'''

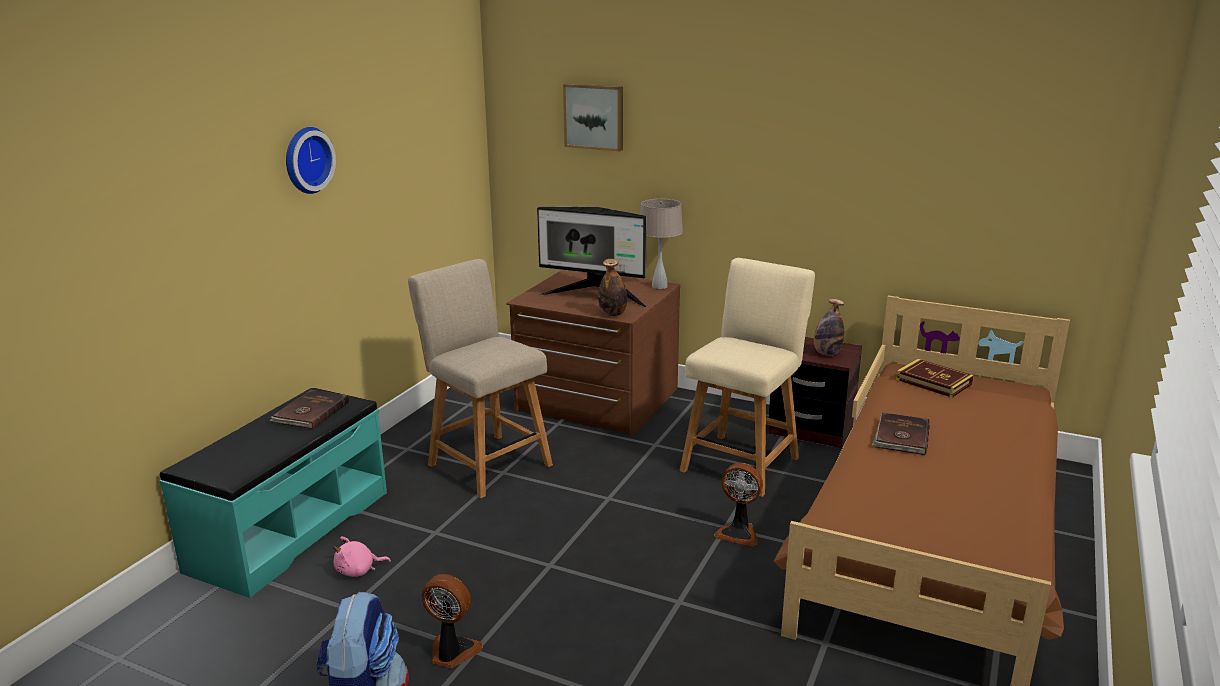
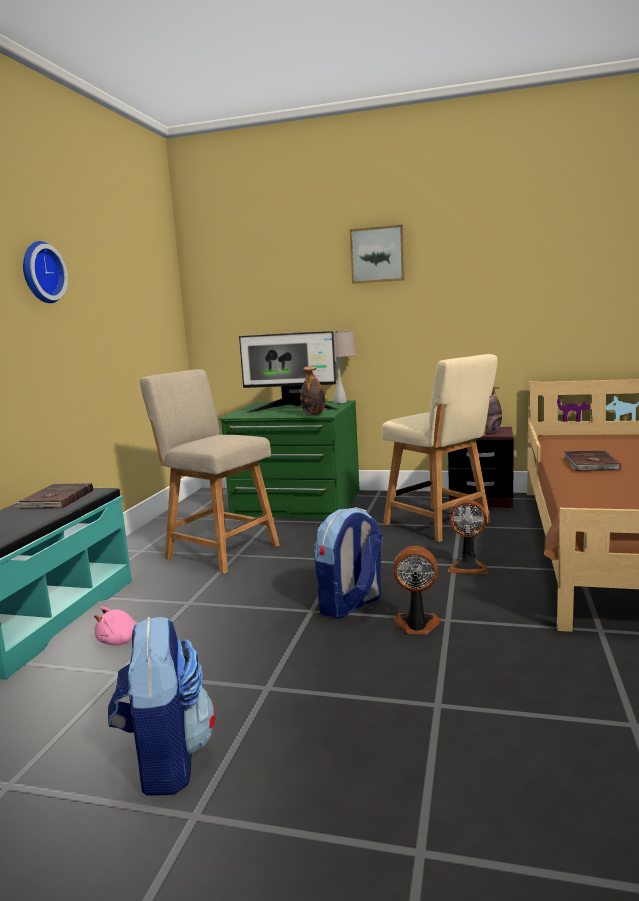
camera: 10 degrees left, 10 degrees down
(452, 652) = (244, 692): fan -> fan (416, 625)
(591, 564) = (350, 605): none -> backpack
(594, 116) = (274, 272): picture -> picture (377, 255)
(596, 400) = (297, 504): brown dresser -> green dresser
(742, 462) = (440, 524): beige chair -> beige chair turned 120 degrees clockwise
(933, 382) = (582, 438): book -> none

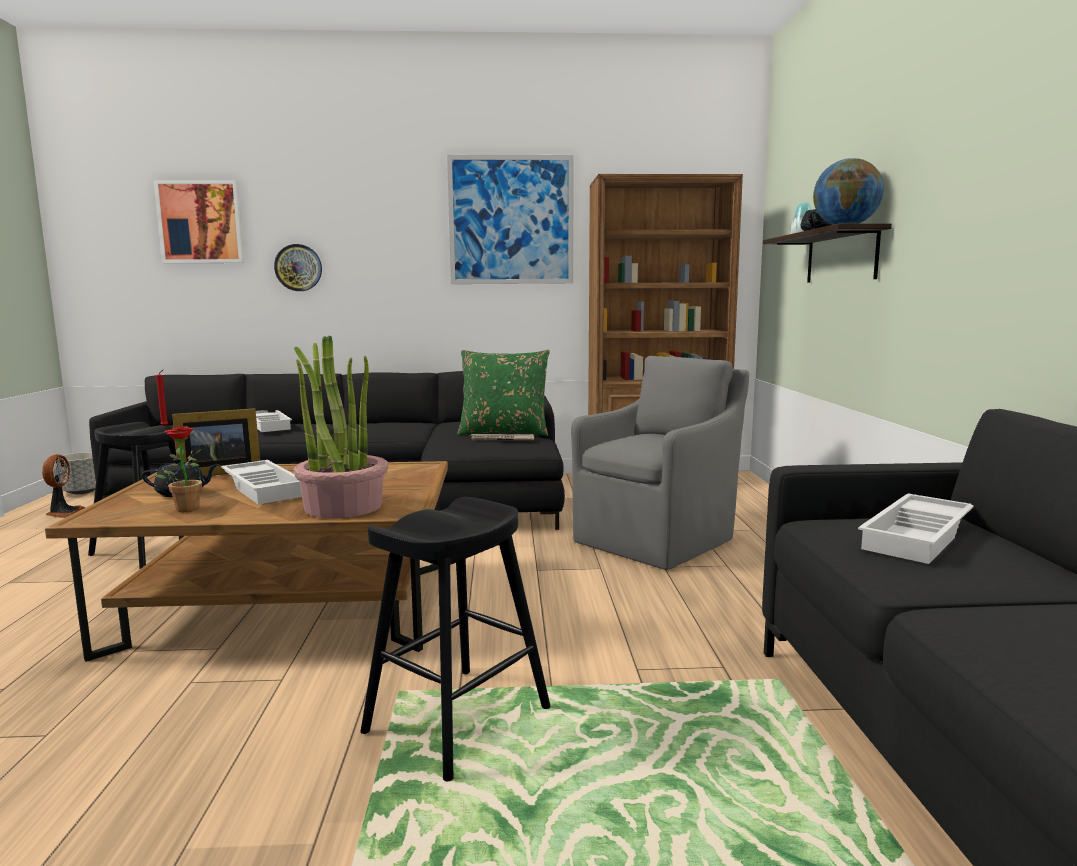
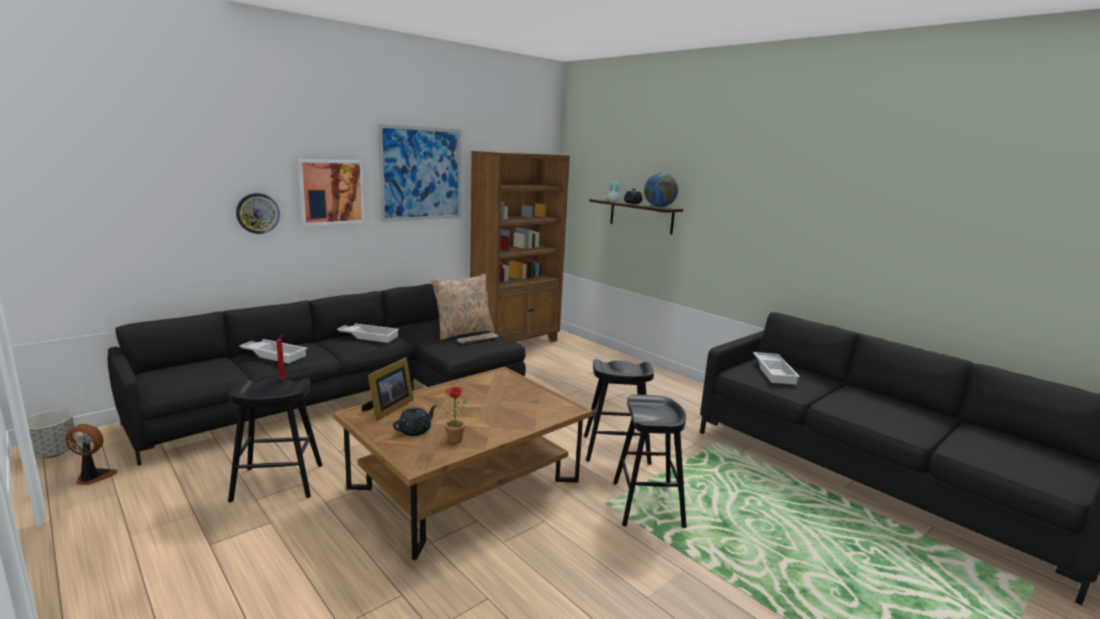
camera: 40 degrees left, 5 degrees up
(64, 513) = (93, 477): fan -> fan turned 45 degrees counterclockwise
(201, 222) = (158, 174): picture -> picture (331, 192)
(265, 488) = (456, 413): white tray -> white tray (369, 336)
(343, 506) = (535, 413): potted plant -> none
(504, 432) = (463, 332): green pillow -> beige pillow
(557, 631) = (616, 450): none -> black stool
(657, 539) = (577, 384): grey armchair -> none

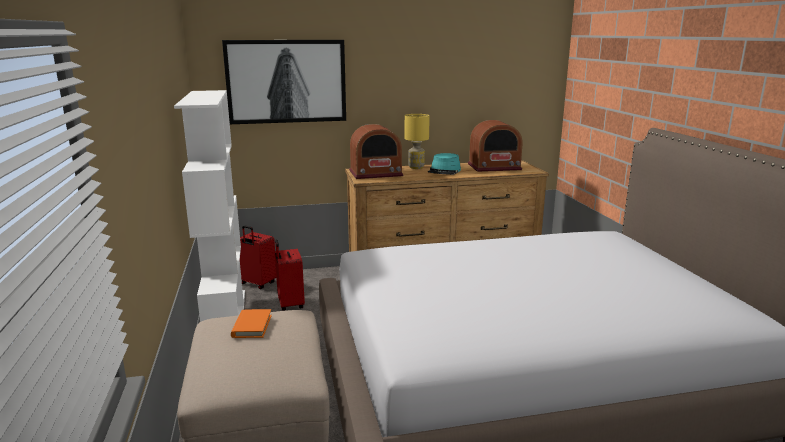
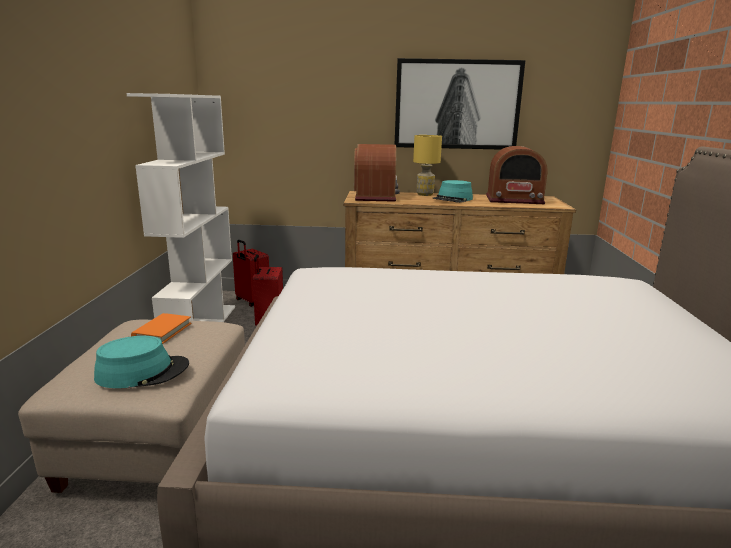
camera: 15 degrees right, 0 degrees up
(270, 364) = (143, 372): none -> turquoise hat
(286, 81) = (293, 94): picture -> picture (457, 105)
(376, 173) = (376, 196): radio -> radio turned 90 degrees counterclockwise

'''

In the data above, find the line with "(64, 513) = (93, 477): fan" and the line with "(286, 81) = (293, 94): picture". Please copy exactly those two lines and every line between them, but not the pictures.

Task response:
(64, 513) = (93, 477): fan -> fan turned 45 degrees counterclockwise
(201, 222) = (158, 174): picture -> picture (331, 192)
(265, 488) = (456, 413): white tray -> white tray (369, 336)
(343, 506) = (535, 413): potted plant -> none
(504, 432) = (463, 332): green pillow -> beige pillow
(557, 631) = (616, 450): none -> black stool
(657, 539) = (577, 384): grey armchair -> none

camera: 15 degrees right, 0 degrees up
(270, 364) = (143, 372): none -> turquoise hat
(286, 81) = (293, 94): picture -> picture (457, 105)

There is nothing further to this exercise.